What is needed
Could you continue the wing-building passage below about installing the spars, picking up right after its last sentence?

— START OF Provided passage —

Now that the glue has had a chance to dry, we can work on the leading edge, the top main spar, and the rear main spar.

As we get ready to put the main and rear spar in place we need to take a minute and take a look at how the parts fit together. This goes back to discussion on the shears webs, and also what I talked about with gaps. Any gaps between parts will make a weak joint, and since the shear web gives our wing strength we want to install the top spars so there is no gap between the top of the shear web and bottom of the spar.

— END OF Provided passage —
— START OF Items —

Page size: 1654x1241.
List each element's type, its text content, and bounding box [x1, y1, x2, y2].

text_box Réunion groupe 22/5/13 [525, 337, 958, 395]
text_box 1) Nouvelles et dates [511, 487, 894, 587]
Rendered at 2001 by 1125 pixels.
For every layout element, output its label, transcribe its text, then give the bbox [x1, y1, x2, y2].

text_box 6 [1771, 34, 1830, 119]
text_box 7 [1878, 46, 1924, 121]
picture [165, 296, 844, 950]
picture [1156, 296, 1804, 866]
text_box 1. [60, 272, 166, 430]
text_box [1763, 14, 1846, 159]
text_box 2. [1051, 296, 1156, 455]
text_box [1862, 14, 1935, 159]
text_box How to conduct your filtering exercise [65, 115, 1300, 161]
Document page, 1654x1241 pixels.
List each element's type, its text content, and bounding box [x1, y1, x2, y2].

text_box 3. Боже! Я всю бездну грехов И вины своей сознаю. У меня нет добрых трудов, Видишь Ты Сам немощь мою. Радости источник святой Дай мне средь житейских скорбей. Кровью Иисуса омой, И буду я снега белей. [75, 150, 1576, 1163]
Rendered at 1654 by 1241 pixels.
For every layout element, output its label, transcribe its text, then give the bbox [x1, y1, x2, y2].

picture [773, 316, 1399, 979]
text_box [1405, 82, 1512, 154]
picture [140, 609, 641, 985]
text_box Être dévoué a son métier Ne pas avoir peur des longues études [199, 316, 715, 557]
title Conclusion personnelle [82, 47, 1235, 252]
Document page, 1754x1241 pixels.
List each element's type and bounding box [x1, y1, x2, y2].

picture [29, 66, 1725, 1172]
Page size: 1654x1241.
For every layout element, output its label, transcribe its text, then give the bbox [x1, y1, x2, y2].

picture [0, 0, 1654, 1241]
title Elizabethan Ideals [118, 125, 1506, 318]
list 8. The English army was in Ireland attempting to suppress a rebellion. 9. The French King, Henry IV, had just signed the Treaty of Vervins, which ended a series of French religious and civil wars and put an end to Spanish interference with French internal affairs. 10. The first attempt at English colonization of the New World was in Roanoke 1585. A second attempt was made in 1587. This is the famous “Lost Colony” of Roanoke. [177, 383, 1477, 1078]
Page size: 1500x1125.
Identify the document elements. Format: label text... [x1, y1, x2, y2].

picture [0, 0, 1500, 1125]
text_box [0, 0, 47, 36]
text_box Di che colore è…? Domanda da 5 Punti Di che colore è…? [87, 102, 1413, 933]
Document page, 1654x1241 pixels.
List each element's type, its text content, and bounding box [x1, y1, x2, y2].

— END OF Items —

Answer to the problem
If you look at picture # 1 you can see the the top of the shear web sits lower than the notch in the rib, this will result in a weak joint when we put the spar in place. To correct this we need to take a little bit of wood from the bottom of the notch in the rib. Picture # 2 shows using an X-acto knife to carve off the wood. Just like everything else, do a little bit at a time. Picture #3 shows another great tool that will come in handy in a lot of places. It's a nail file that you can pick up in the beauty department at Wal-mart, picture #4 shows using the file to file down the notch level with the top of the shear web. Picture #5 shows the notch even with the shear web now, and a test fit of the spar in picture #6 shows that we have a good tight fit between the spar and the shear web. This is exactly what we are trying to get, this will give you very strong joint. At this point don't worry if they don't match up exactly, as a little difference can be taken care of with some sanding later. Please note in picture #7 the 3 inner ribs do not extend all the way to the top of the spar. This is because there will be sheeting installed on top of these ribs. For now we need to focus on the joint between the spars and the shear web. Picture # 8 shows the test fit of the top main spar, and #9 shows a test fit of the top rear spar.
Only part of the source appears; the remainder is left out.